End of the World films have now become synonymous with the
Big Budget mania of Hollywood. The recent Brad Pitt film ‘World War Z‘ is perhaps a good example of this. Plenty of fighting, a good looking protagonist,and lots of money to spend on special effects. So I must confess a certain degree of scepticism before watching Tarkovksy’s ‘The Sacrifice’.  The brief synopsis on the DVD packet promised a similar template to the Apocalyptic films that I know and have never loved.  The premise was simple: World War III is approaching, and Alexander, a retired actor, will do anything and everything he can to regain peace.

Now, in the film, War never actually breaks out. But it looms,
and when the threat is most apparent everything turns black and white. The boundaries between reality and perception are constantly blurred. It is crucially in Alexander’s dream that he finds the solution to ceasing the threat of nuclear warfare. We are never sure if his actions actually took place. But the moral necessity of his sacrifice remains.

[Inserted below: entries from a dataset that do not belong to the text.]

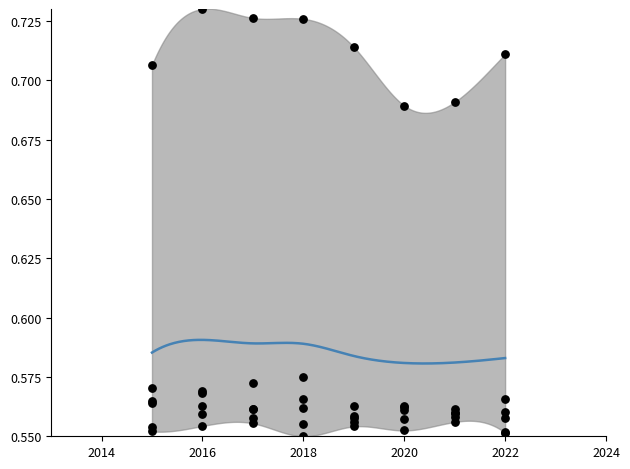

Which series reaches the minimum Y coordinate?

Aggravated Assault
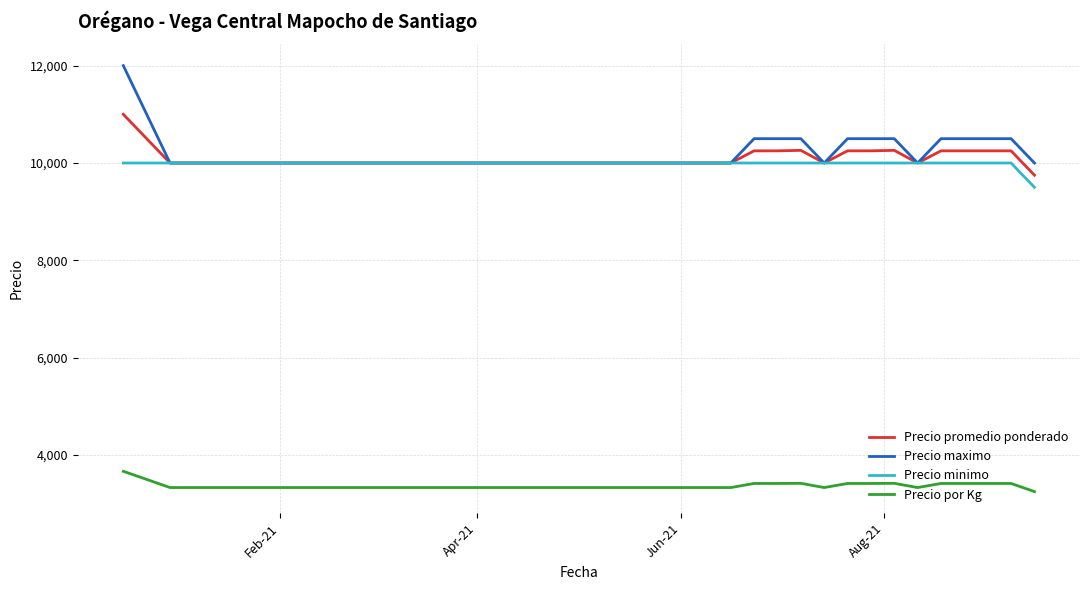

What is the minimum value for Precio por Kg?

3250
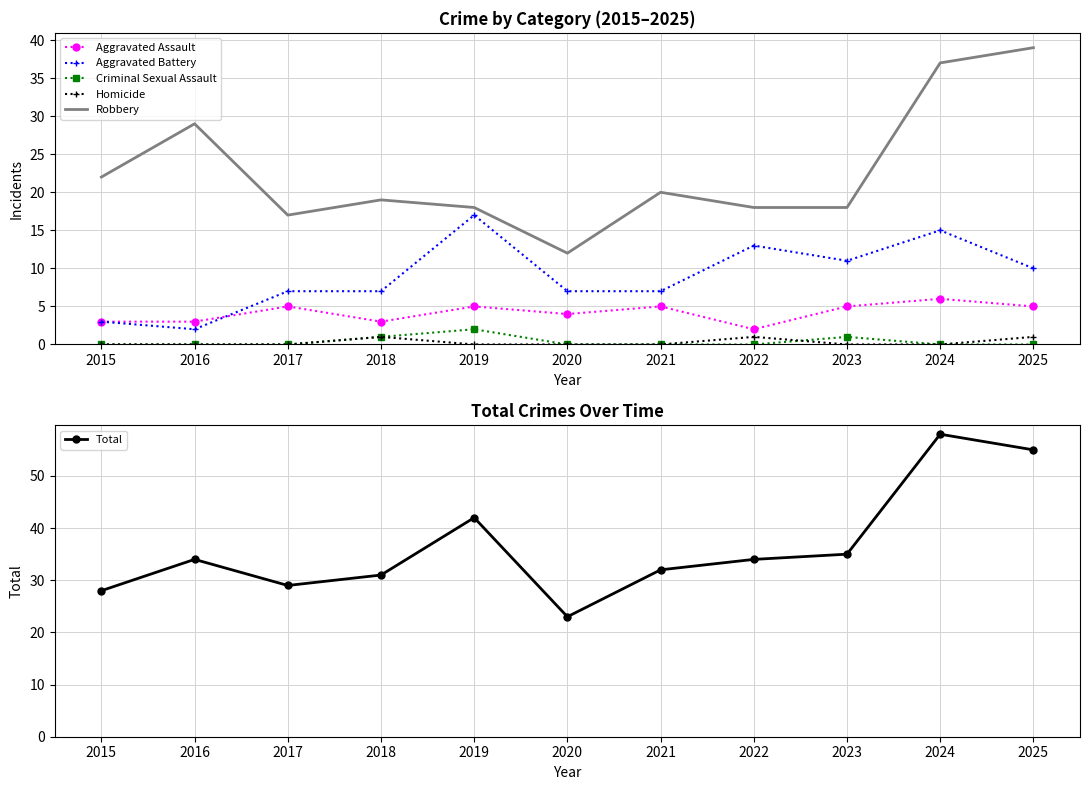

The Robbery series shows 20 at 2021. True or false?

True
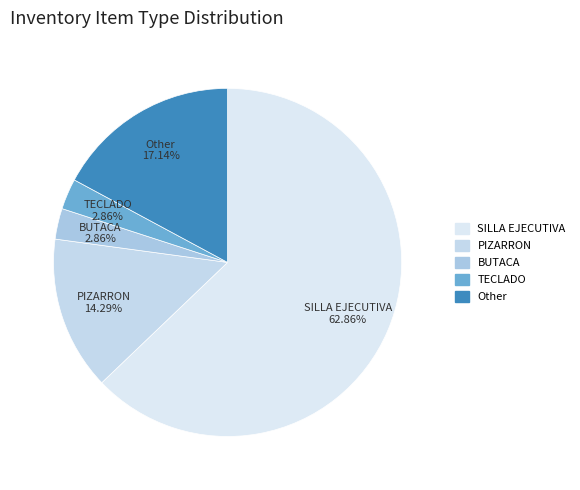

Which slice is the largest?

SILLA EJECUTIVA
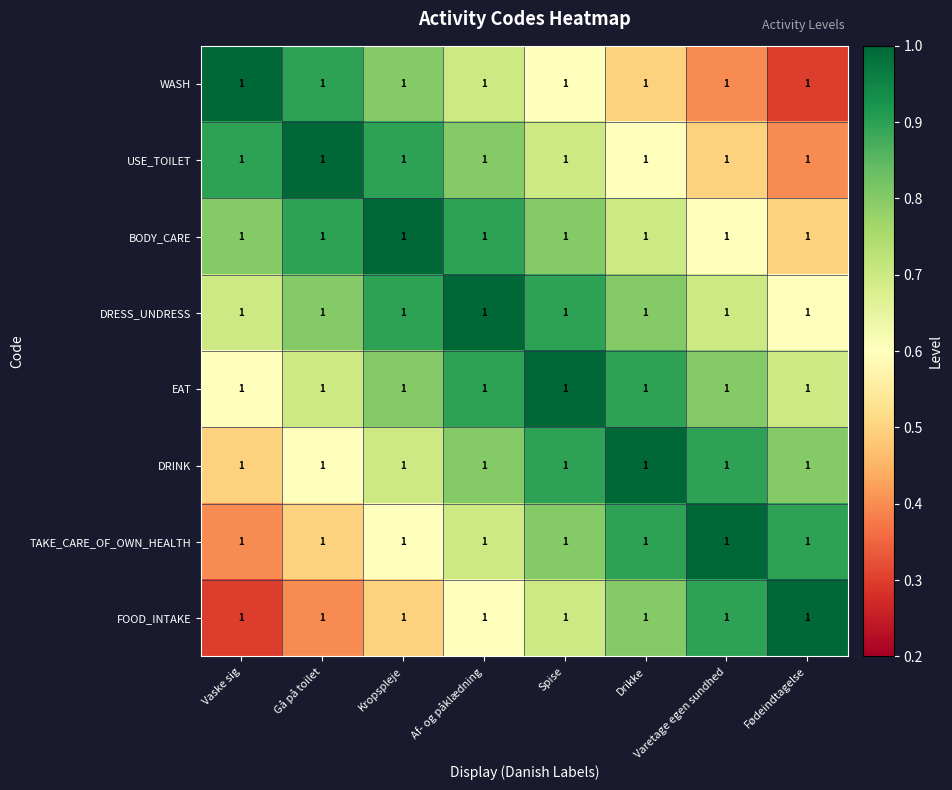

Between Kropspleje and Drikke, which series saw the biggest shift?

WASH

Alexander promises that he will give up everything if the
war stops. And so when it does, he must bear the consequences of his promise. He sets fire to his house. As we watch the structure burn, so we see his sanity collapse, teetering on the edge of madness like the chairs he has arranged to construct the pyre.  Hysteria and silence run side by side in the film. In many ways Tarkovsky polarises gender, using long takes for the men who examine philosophy and semiotics, whilst the women are presented as irrational and wild. One is called a witch, another suffers from hysteria. Alexander’s mute child, known as ‘Little Man’, is unnervingly still. His only line is the final line of the whole film, an utterance of the opening of St John’s Gospel – “In the beginning was the word”. Language is questioned throughout the film in his continual silence but in that line we have hope that the world does have the possibility of another beginning.

Through the material purge of Alexander we can hope for a new simplicity. The world will not be transformed into a black and white one of war, but one where Alexander’s Japanese tree will finally blossom.